Cult of Luna & Julie Christmas – Mariner review
Dubstep breaks in 19 minute songs and clean vocal experimentation aside, it felt like Cult of Luna got stuck in a bit of a rut with “Vertikal”. The album has some fine moments, but most of the moods and sounds were already present on “Eternal Kingdom”. I guess the band felt they same since they decided to go for a quirky collaboration with female vocalist Julie Christmas.
The inclusion of Julie Christmas on “Mariner”
Julie is certainly an eccentric singer. She has a shouty, abrasive and sometimes cartoonish voice that’s bound to obliterate every eardrum that comes close to “Mariner”. Getting used to her vocal approach is obviously going to be a key factor to enjoying this album, and something that will polarize opinions. I’d place myself somewhere in between. She’s not the most sincere vocalist, but the sheer velocity of her sounds often works well with the backbone of sludgy metal music presented here. Interestingly, Cult of Luna hasn’t really changed much musically despite the brave vocalist collaboration. It’s essentially the same approach as on “Eternal Kingdom” and “Vertikal”. If anything, they’ve reduced the amounts of buildups and dynamic shifts for a more straight sludge approach. Bringing Julie in while staying so true to the musical blueprint is a perplexing mix of decisions.
The vocal and music interplay
The interplay between the vocals and the music becomes the key here, because it is truly a collision of two different worlds. They don’t waste time showing it off, as the first heavy part in “A Greater Call” has a tradeoff between trademark Cult of Luna hardcore screams and Julie’s strange vocal approach. My overall impression is that the interplay is hit and miss. Sometimes it feels it’s two different artists just playing simultaneously, and sometimes it works. It comes together the best on “The Wreck of S.S. Needle”, my favorite song on the album. It’s got a pretty typical stomping Cult of Luna groove going, and Julie lets her shouts take command. These moments where they come together as one unit sound great, but it doesn’t excel often enough. This leads me to my main beef: the album would’ve needed more memorable instrumentation. It’s lacking even compared to “Vertikal”, and it makes me think that they scaled everything down to put full focus on the vocals. These decisions means that the vocals need to go from an exciting touch to actually driving the songs, which isn’t always the case.

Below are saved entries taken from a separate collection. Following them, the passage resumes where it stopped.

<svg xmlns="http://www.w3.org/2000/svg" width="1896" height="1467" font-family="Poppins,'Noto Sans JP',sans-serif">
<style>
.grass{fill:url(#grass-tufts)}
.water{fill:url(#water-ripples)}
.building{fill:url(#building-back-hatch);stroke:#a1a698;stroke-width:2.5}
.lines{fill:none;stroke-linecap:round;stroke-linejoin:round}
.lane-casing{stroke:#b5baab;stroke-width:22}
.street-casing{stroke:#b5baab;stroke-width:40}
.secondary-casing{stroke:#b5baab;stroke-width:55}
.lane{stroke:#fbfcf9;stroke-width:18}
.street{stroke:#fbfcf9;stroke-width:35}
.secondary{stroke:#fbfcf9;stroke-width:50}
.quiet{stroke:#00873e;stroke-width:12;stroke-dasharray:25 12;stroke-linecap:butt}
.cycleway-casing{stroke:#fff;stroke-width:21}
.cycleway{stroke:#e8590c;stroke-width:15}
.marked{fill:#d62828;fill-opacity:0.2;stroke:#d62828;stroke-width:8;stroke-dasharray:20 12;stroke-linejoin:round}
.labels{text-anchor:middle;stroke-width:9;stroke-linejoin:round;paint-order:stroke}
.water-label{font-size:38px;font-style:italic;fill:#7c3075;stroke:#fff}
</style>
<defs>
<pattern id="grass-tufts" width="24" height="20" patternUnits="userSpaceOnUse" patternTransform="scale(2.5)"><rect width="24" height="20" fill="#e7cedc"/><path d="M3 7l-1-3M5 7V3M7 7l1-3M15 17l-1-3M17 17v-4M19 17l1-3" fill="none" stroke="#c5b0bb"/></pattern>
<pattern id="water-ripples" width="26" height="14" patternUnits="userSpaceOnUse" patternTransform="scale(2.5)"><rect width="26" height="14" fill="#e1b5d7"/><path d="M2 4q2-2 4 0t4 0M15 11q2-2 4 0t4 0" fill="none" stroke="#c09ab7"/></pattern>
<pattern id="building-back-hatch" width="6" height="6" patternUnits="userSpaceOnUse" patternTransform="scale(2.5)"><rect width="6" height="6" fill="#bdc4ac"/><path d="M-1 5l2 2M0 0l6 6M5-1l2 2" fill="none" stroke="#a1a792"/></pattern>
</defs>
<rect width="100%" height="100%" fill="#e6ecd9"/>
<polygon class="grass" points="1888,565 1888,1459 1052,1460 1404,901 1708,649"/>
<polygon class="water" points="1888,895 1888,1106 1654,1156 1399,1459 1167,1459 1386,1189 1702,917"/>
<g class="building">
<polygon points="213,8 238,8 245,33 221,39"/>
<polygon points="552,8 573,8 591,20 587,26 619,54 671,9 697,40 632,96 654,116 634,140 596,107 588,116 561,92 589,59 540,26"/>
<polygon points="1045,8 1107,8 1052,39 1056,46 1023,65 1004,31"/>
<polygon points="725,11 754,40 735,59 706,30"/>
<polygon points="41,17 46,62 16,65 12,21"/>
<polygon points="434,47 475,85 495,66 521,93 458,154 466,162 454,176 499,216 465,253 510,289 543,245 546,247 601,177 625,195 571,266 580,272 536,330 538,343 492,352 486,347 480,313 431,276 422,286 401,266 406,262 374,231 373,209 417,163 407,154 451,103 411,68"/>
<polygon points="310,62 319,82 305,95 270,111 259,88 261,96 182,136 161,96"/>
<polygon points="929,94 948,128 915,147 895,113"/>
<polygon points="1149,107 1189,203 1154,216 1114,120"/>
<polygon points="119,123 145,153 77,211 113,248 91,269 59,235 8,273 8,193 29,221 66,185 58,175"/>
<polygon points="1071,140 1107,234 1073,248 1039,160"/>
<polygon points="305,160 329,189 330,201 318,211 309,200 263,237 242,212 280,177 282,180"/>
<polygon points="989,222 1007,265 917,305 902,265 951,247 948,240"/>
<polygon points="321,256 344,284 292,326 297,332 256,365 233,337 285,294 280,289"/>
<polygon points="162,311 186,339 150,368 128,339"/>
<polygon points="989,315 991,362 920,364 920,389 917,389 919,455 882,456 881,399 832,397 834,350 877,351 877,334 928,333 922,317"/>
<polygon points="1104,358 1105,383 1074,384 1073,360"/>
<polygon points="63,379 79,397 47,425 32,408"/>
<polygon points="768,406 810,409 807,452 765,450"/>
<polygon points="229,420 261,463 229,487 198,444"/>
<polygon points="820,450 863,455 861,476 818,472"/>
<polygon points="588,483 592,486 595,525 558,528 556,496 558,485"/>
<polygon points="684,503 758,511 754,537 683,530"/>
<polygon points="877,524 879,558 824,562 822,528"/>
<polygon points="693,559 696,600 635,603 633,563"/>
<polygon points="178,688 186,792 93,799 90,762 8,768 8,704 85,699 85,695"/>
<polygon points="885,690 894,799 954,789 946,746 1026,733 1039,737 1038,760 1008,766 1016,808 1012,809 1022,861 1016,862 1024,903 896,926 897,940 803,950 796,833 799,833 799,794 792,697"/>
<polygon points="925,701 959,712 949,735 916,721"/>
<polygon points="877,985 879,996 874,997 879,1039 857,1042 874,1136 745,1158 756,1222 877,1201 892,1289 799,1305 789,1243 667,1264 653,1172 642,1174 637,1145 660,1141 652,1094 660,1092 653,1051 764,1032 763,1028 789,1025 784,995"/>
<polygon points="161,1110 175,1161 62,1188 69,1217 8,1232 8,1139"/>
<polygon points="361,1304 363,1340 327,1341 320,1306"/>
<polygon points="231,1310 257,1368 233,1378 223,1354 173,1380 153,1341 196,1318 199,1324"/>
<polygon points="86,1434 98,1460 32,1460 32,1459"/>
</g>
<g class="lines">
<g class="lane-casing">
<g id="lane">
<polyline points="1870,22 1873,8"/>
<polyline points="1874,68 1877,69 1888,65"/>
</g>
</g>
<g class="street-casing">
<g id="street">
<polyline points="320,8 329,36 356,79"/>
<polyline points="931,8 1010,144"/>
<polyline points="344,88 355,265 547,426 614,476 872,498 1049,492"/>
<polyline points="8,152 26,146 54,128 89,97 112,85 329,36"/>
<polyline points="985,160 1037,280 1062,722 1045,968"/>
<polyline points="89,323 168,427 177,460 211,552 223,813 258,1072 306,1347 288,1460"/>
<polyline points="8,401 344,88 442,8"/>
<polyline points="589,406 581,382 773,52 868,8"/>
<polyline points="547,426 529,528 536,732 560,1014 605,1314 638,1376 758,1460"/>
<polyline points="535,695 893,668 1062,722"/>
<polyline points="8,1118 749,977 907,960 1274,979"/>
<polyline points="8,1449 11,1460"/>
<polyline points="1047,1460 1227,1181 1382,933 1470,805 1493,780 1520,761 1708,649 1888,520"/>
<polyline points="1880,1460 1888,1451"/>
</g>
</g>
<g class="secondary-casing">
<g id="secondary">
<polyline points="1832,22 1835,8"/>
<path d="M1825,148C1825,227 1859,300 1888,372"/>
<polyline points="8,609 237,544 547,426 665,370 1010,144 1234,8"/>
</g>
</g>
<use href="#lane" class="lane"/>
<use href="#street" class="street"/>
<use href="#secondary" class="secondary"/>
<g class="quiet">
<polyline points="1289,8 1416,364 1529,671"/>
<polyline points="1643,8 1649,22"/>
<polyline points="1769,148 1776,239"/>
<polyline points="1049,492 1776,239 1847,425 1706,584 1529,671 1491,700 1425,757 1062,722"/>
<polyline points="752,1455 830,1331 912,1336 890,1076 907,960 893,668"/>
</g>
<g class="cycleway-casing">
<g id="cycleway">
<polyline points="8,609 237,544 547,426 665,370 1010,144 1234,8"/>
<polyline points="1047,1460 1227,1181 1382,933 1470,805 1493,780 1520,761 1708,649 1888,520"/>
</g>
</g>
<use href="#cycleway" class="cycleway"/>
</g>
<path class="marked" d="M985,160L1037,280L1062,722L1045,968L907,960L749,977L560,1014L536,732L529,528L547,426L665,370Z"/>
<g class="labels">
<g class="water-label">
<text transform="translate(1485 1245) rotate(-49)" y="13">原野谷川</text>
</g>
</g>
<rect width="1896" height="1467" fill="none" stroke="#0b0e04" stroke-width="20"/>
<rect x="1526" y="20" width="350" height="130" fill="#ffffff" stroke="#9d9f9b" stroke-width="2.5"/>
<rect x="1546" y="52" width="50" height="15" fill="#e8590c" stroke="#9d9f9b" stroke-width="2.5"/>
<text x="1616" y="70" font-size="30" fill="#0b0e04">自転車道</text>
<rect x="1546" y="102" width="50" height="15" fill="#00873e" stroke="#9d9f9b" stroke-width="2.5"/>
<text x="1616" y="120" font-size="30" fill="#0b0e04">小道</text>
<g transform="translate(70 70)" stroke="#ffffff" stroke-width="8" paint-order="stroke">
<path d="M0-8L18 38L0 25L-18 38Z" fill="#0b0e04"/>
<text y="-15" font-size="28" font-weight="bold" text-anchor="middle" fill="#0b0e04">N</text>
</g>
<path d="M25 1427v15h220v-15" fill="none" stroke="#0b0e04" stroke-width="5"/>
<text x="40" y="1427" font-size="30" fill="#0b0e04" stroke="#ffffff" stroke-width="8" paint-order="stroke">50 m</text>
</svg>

The last two songs are also lacking compared to the first three. “Approaching Transition” unsuccessfully tries to build on the clean vocal momentum from “Passing Through” on the previous album, and feels surprisingly stale in comparison. Closer “Cygnus” mostly repeats ideas from the other songs. It also has the least successful female vocal approach on the album, as Julie sounds forced and annoying in the more screamy parts. Negatives aside, the unadultered clash between Cult of Luna and Julie makes this one of the more fresh albums this year. It’s not always successful, but it rarely gets boring.